Tuesday, February 8, 2011

Survival Food Garden Grows

The power and fury of the Yasi and the horrific Queensland Floods have enforced an awareness of our planet's vulnerability.

Shops were without foods as access to food supplies were cut off and now the cruel reality of many foods growers destroyed by flood or storm.

My own garden seems a safe haven from this new reality.

The Drumstick Tree is so pretty I haven't yet brought myself to eat more than a few leaves, but this will change now I have found a wonderful dhal recipe that includes its nutritious leaves.















Casava is another nutitious food I am learning to grow.

This plant is grown from a cutting and still small but growing fast in the hot summer weather.

Added rock dust to the soil last night and seem to have left some on the leaves.

Rock dust includes minerals which strengthen plants as provide the nutrients lacking in contemporary soils.

Have already noticed a lack of pests since started giving regular feeds of rock dust to the soil.















The beautiful guava and heirloom raspberry plant were gifts from my sister who stayed after Christmas. A big thank you.

It was too hot to plant till now but yesterday was cooler with gentle rain so decided to go ahead.

Today is hotter so lots of TLC for them both in the coming weeks.







The feijoa plant was in the local nursery when I returned from Christmas in New Zealand and decided to add it to my fruit trees.

They had a wonderful fig plant as well so it was one of those days and home came the fig tree.

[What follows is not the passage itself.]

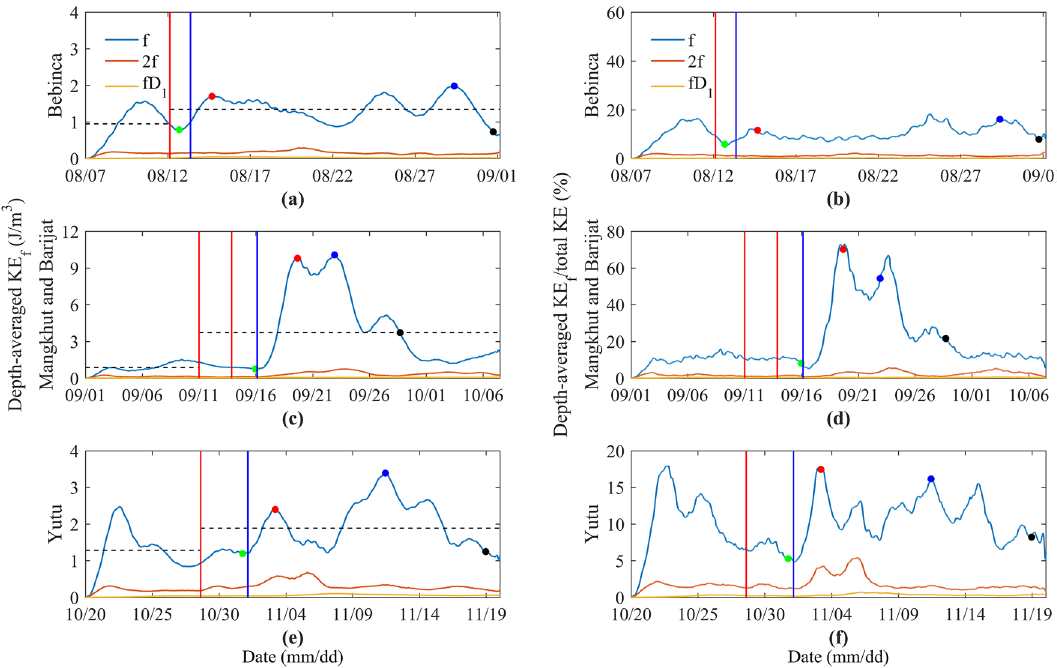
Figure 5. The temporal variations of the depth-averaged NIKE, 2f and fD 1 energy of band and percentage of total KE during the passage of typhoons Bebinca ( a,b ), Barijat and Mangkhut ( c,d ), and Yutu ( e,f ), respectively. The green dots are the moments when the NIKE started to increase, the red dots are NIKE peaks in the forcing stage, the blue dots are NIKE peaks in the relaxation stage, and the black dots represent the e-folding time of depth-averaged NIKE. The red vertical lines are same as Fig. 1. The blue vertical lines are time of the max wind speed.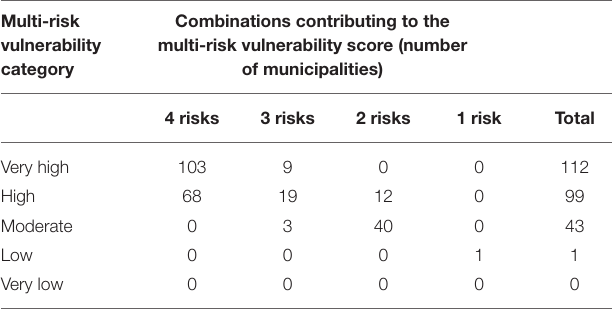
Multi-risk vulnerability category of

It is growing well and can't wait for those fresh figs. 
And last but not least my beautiful turmeric plant. It grew from the food scraps I dug into the soil but is now a large, dramatic plant that provides bountiful rich yellow turmeric.


10 comments:

Jedediah said...

All really gorgeous plants. Raspberries are among my favourite fruits, I wish I could grow them myself.

Darla said...

It would be hard for me to eat such beautiful plants!

Karen said...

Beautiful plants and nutritious, too. The best of both worlds! Thank you for showing me what these plants look like, I've never seen them before.

Carver said...

Your edible garden is so beautiful.

Paula said...

Very cool post - very inspirational - thanks for sharing these lovely pictures and your knowledge. Paula in Idaho (USA)

AllieMakes! said...

I am LONGING for green right now! We have 2 feet of snow STILL on the ground! it has been too cold to get ANY melting! I wish I was in your green yard, RIGHT NOW!
Thanks for linking up to Making It With Allie! I can't wait to see what you have for next week!
AllieMakes.Blogspot.com

Megan Hassen said...

What a beautiful post! There is so much that can be grown on a small plot of land. We should all get rid of our grass and plant food!

Musings by Robert said...

I enjoy watching your garden GROW.
Some plants and leaves are new to me, but others are known. Thanks for your interesting posts.

A Joyful Noise said...

I am happy that your garden spot was not harmed by the turmoil. Your trees, leaves, vegetables and fruit are interesting although some are new to me.

Tootsie said...

you have always got such beautiful photos to share! I am so glad you linked in this week to share your lovely plants! they all look soooooo healthy!